Question

The two positive numbers, whose sum is $15$ and the sum of whose squares is minimum are

• A. $\frac{15}{2}$, $\frac{13}{2}$
• B. $\frac{13}{2}$, $\frac{11}{2}$
• C. $\frac{15}{2}$, $\frac{15}{2}$
• D. $\frac{17}{2}$, $\frac{13}{2}$

Answer 1

Answer: (C)

Let one of the numbers be $x$. Then, the other number is $(15-x)$. Let $S(x)$ denote the sum of the squares of these numbers.

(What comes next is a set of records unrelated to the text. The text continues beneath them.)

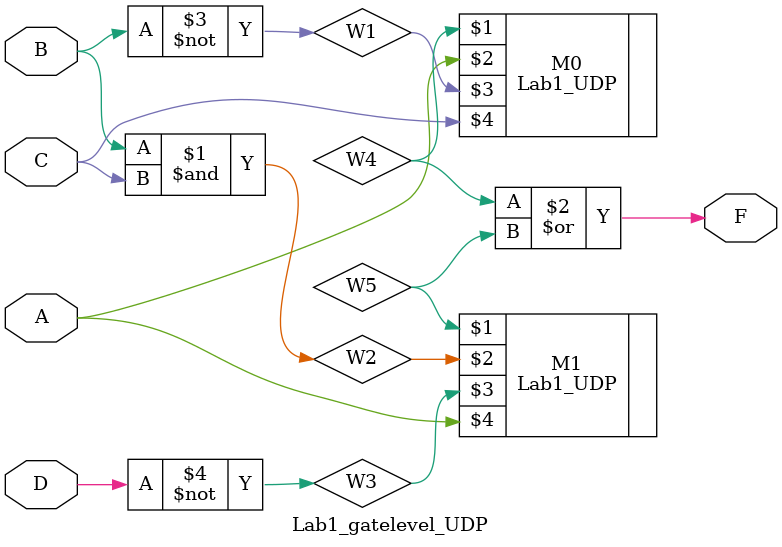
<source format=v>
module Lab1_gatelevel_UDP (F, A, B, C, D);

    output F;
    input A, B, C, D;
    wire W1, W2, W3, W4, W5;

    and G2(W2, B, C);
    not G1(W1, B);
	not G3(W3, D);

    Lab1_UDP M0(W4, A, W1, C);
    Lab1_UDP M1(W5, W2, W3, A);

    or G4(F, W4, W5);

endmodule
</source>
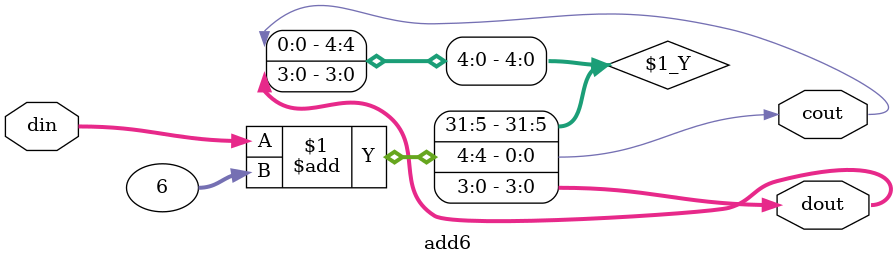
<source format=v>
module add6(din,dout,cout);
parameter width = 4;
input [width-1:0]din;
output [width-1:0]dout;
output cout;

assign {cout,dout} = din+6;

endmodule
 
</source>
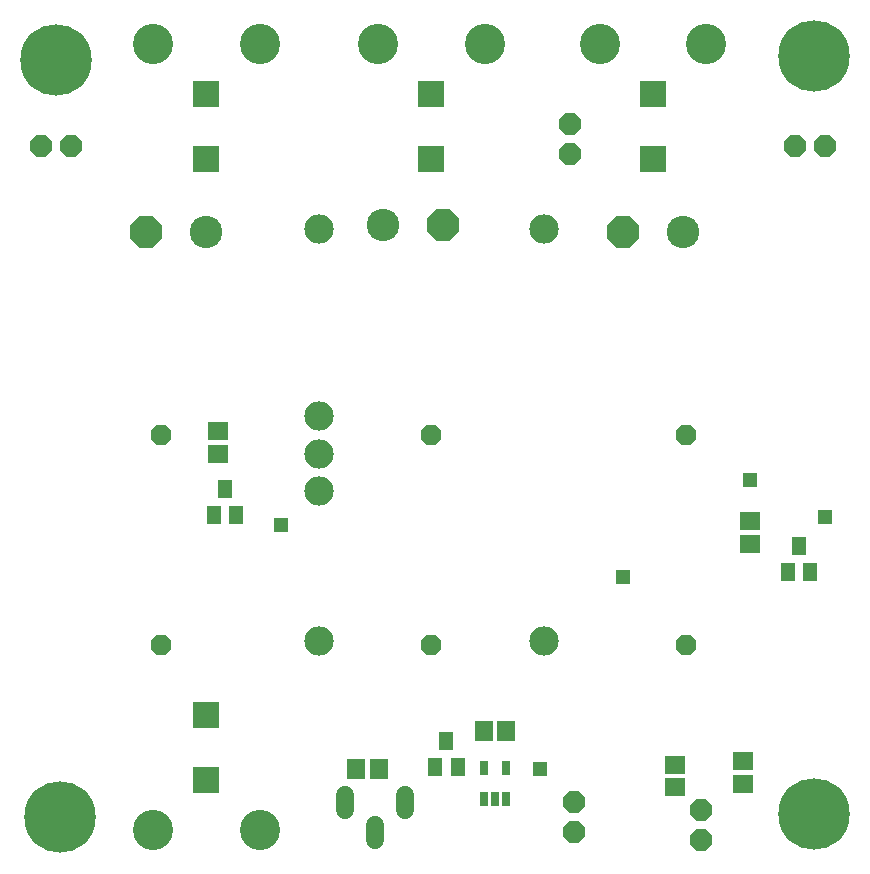
<source format=gbs>
G75*
%MOIN*%
%OFA0B0*%
%FSLAX24Y24*%
%IPPOS*%
%LPD*%
%AMOC8*
5,1,8,0,0,1.08239X$1,22.5*
%
%ADD10C,0.1080*%
%ADD11OC8,0.1080*%
%ADD12C,0.2380*%
%ADD13R,0.0276X0.0502*%
%ADD14R,0.0907X0.0907*%
%ADD15C,0.1340*%
%ADD16R,0.0474X0.0631*%
%ADD17R,0.0710X0.0592*%
%ADD18OC8,0.0680*%
%ADD19C,0.0600*%
%ADD20R,0.0592X0.0710*%
%ADD21C,0.0980*%
%ADD22OC8,0.0740*%
%ADD23R,0.0476X0.0476*%
D10*
X007180Y023833D03*
X013055Y024083D03*
X023055Y023833D03*
D11*
X021055Y023833D03*
X015055Y024083D03*
X005180Y023833D03*
D12*
X002305Y004333D03*
X002180Y029583D03*
X027430Y029708D03*
X027430Y004458D03*
D13*
X017179Y004941D03*
X016805Y004941D03*
X016431Y004941D03*
X016431Y005975D03*
X017179Y005975D03*
D14*
X007180Y005583D03*
X007180Y007748D03*
X007180Y026293D03*
X007180Y028458D03*
X014680Y028458D03*
X014680Y026293D03*
X022055Y026293D03*
X022055Y028458D03*
D15*
X020283Y030112D03*
X023827Y030112D03*
X016452Y030112D03*
X012908Y030112D03*
X008952Y030112D03*
X005408Y030112D03*
X005408Y003930D03*
X008952Y003930D03*
D16*
X014806Y006025D03*
X015554Y006025D03*
X015180Y006891D03*
X008179Y014400D03*
X007805Y015266D03*
X007431Y014400D03*
X026556Y012525D03*
X027304Y012525D03*
X026930Y013391D03*
D17*
X025305Y013459D03*
X025305Y014207D03*
X025055Y006207D03*
X025055Y005459D03*
X022805Y005334D03*
X022805Y006082D03*
X007555Y016459D03*
X007555Y017207D03*
D18*
X005680Y017083D03*
X005680Y010083D03*
X014680Y010083D03*
X014680Y017083D03*
X023180Y017083D03*
X023180Y010083D03*
D19*
X013805Y005093D02*
X013805Y004573D01*
X012805Y004093D02*
X012805Y003573D01*
X011805Y004573D02*
X011805Y005093D01*
D20*
X012181Y005958D03*
X012929Y005958D03*
X016431Y007208D03*
X017179Y007208D03*
D21*
X018430Y010208D03*
X010930Y010208D03*
X010930Y015208D03*
X010930Y016458D03*
X010930Y017708D03*
X010930Y023958D03*
X018430Y023958D03*
D22*
X019305Y026458D03*
X019305Y027458D03*
X026805Y026708D03*
X027805Y026708D03*
X019430Y004833D03*
X019430Y003833D03*
X023680Y003583D03*
X023680Y004583D03*
X002680Y026708D03*
X001680Y026708D03*
D23*
X009680Y014083D03*
X018305Y005958D03*
X021055Y012333D03*
X025305Y015583D03*
X027805Y014333D03*
M02*

</source>
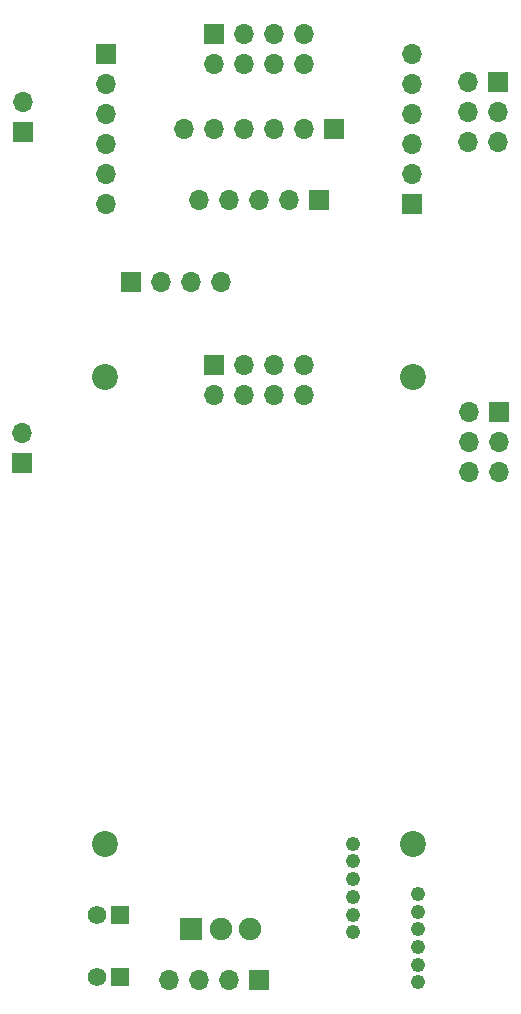
<source format=gbr>
%TF.GenerationSoftware,KiCad,Pcbnew,7.0.9*%
%TF.CreationDate,2024-01-17T13:02:15-08:00*%
%TF.ProjectId,micromouse,6d696372-6f6d-46f7-9573-652e6b696361,rev?*%
%TF.SameCoordinates,Original*%
%TF.FileFunction,Soldermask,Bot*%
%TF.FilePolarity,Negative*%
%FSLAX46Y46*%
G04 Gerber Fmt 4.6, Leading zero omitted, Abs format (unit mm)*
G04 Created by KiCad (PCBNEW 7.0.9) date 2024-01-17 13:02:15*
%MOMM*%
%LPD*%
G01*
G04 APERTURE LIST*
G04 Aperture macros list*
%AMRoundRect*
0 Rectangle with rounded corners*
0 $1 Rounding radius*
0 $2 $3 $4 $5 $6 $7 $8 $9 X,Y pos of 4 corners*
0 Add a 4 corners polygon primitive as box body*
4,1,4,$2,$3,$4,$5,$6,$7,$8,$9,$2,$3,0*
0 Add four circle primitives for the rounded corners*
1,1,$1+$1,$2,$3*
1,1,$1+$1,$4,$5*
1,1,$1+$1,$6,$7*
1,1,$1+$1,$8,$9*
0 Add four rect primitives between the rounded corners*
20,1,$1+$1,$2,$3,$4,$5,0*
20,1,$1+$1,$4,$5,$6,$7,0*
20,1,$1+$1,$6,$7,$8,$9,0*
20,1,$1+$1,$8,$9,$2,$3,0*%
G04 Aperture macros list end*
%ADD10R,1.700000X1.700000*%
%ADD11O,1.700000X1.700000*%
%ADD12C,2.200000*%
%ADD13R,1.900000X1.900000*%
%ADD14C,1.900000*%
%ADD15RoundRect,0.102000X-0.684000X-0.684000X0.684000X-0.684000X0.684000X0.684000X-0.684000X0.684000X0*%
%ADD16C,1.572000*%
%ADD17C,1.244600*%
G04 APERTURE END LIST*
D10*
%TO.C,J3*%
X147000000Y-139025000D03*
D11*
X144460000Y-139025000D03*
X141920000Y-139025000D03*
X139380000Y-139025000D03*
%TD*%
D12*
%TO.C,M2*%
X160000000Y-88000000D03*
X160000000Y-127500000D03*
%TD*%
D13*
%TO.C,SW1*%
X141250000Y-134750000D03*
D14*
X143750000Y-134750000D03*
X146250000Y-134750000D03*
%TD*%
D10*
%TO.C,J12*%
X152050000Y-73025000D03*
D11*
X149510000Y-73025000D03*
X146970000Y-73025000D03*
X144430000Y-73025000D03*
X141890000Y-73025000D03*
%TD*%
D10*
%TO.C,J6*%
X167290000Y-90975000D03*
D11*
X164750000Y-90975000D03*
X167290000Y-93515000D03*
X164750000Y-93515000D03*
X167290000Y-96055000D03*
X164750000Y-96055000D03*
%TD*%
D15*
%TO.C,J11*%
X135250000Y-138800000D03*
D16*
X133250000Y-138800000D03*
%TD*%
D12*
%TO.C,M1*%
X134000000Y-88000000D03*
X134000000Y-127500000D03*
%TD*%
D15*
%TO.C,J10*%
X135250000Y-133550000D03*
D16*
X133250000Y-133550000D03*
%TD*%
D10*
%TO.C,J7*%
X143200000Y-86960000D03*
D11*
X143200000Y-89500000D03*
X145740000Y-86960000D03*
X145740000Y-89500000D03*
X148280000Y-86960000D03*
X148280000Y-89500000D03*
X150820000Y-86960000D03*
X150820000Y-89500000D03*
%TD*%
D10*
%TO.C,J1*%
X134025000Y-60675000D03*
D11*
X134025000Y-63215000D03*
X134025000Y-65755000D03*
X134025000Y-68295000D03*
X134025000Y-70835000D03*
X134025000Y-73375000D03*
%TD*%
D10*
%TO.C,J2*%
X153325000Y-67025000D03*
D11*
X150785000Y-67025000D03*
X148245000Y-67025000D03*
X145705000Y-67025000D03*
X143165000Y-67025000D03*
X140625000Y-67025000D03*
%TD*%
D10*
%TO.C,J5*%
X136200000Y-79975000D03*
D11*
X138740000Y-79975000D03*
X141280000Y-79975000D03*
X143820000Y-79975000D03*
%TD*%
D17*
%TO.C,J13*%
X160500000Y-139250000D03*
X160500000Y-137750000D03*
X160500000Y-136250001D03*
X160500000Y-134749999D03*
X160500000Y-133249999D03*
X160500000Y-131750000D03*
%TD*%
%TO.C,J9*%
X155000000Y-127500000D03*
X155000000Y-129000000D03*
X155000000Y-130499999D03*
X155000000Y-132000001D03*
X155000000Y-133500001D03*
X155000000Y-135000000D03*
%TD*%
D10*
%TO.C,J4*%
X159975000Y-73325000D03*
D11*
X159975000Y-70785000D03*
X159975000Y-68245000D03*
X159975000Y-65705000D03*
X159975000Y-63165000D03*
X159975000Y-60625000D03*
%TD*%
D10*
%TO.C,J8*%
X126975000Y-95250000D03*
D11*
X126975000Y-92710000D03*
%TD*%
D10*
%TO.C,J15*%
X167275000Y-62975001D03*
D11*
X164735000Y-62975001D03*
X167275000Y-65515001D03*
X164735000Y-65515001D03*
X167275000Y-68055001D03*
X164735000Y-68055001D03*
%TD*%
D10*
%TO.C,J14*%
X143200000Y-58975001D03*
D11*
X143200000Y-61515001D03*
X145740000Y-58975001D03*
X145740000Y-61515001D03*
X148280000Y-58975001D03*
X148280000Y-61515001D03*
X150820000Y-58975001D03*
X150820000Y-61515001D03*
%TD*%
D10*
%TO.C,J16*%
X127000000Y-67275001D03*
D11*
X127000000Y-64735001D03*
%TD*%
M02*

</source>
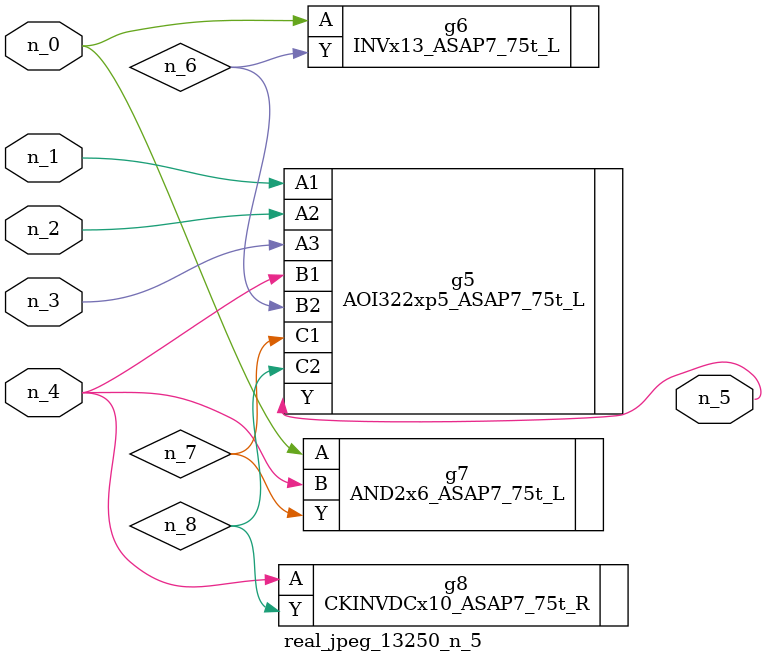
<source format=v>
module real_jpeg_13250_n_5 (n_4, n_0, n_1, n_2, n_3, n_5);

input n_4;
input n_0;
input n_1;
input n_2;
input n_3;

output n_5;

wire n_8;
wire n_6;
wire n_7;

INVx13_ASAP7_75t_L g6 ( 
.A(n_0),
.Y(n_6)
);

AND2x6_ASAP7_75t_L g7 ( 
.A(n_0),
.B(n_4),
.Y(n_7)
);

AOI322xp5_ASAP7_75t_L g5 ( 
.A1(n_1),
.A2(n_2),
.A3(n_3),
.B1(n_4),
.B2(n_6),
.C1(n_7),
.C2(n_8),
.Y(n_5)
);

CKINVDCx10_ASAP7_75t_R g8 ( 
.A(n_4),
.Y(n_8)
);


endmodule
</source>
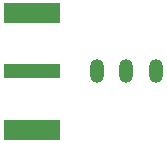
<source format=gts>
G04*
G04 #@! TF.GenerationSoftware,Altium Limited,CircuitStudio,1.5.2 (30)*
G04*
G04 Layer_Color=20142*
%FSLAX25Y25*%
%MOIN*%
G70*
G01*
G75*
%ADD20R,0.18517X0.06706*%
%ADD21R,0.18517X0.04737*%
%ADD22O,0.04737X0.07887*%
D20*
X405512Y397933D02*
D03*
Y436713D02*
D03*
D21*
Y417323D02*
D03*
D22*
X446850D02*
D03*
X437008D02*
D03*
X427165D02*
D03*
M02*

</source>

Then,
$S\left(x\right)=x^2+{\left(15-x\right)}^2$
$=2x^2-30x+225$
$\Rightarrow S^{\prime }\left(x\right)=4x-30$
$\Rightarrow S^{\prime \prime }\left(x\right)=4$
Now, $S^{\prime }\left(x\right)=0$ gives $x=\frac{15}{2}$.
Also, $S^{\prime \prime }\left(\frac{15}{2}\right)=4>0$.
Therefore, by second derivative test, $x=\frac{15}{2}$ is the point of local minima of $S$. Hence, the sum of squares of numbers is minimum when the numbers are $\frac{15}{2}$ and $15-\frac{15}{2}=\frac{15}{2}$.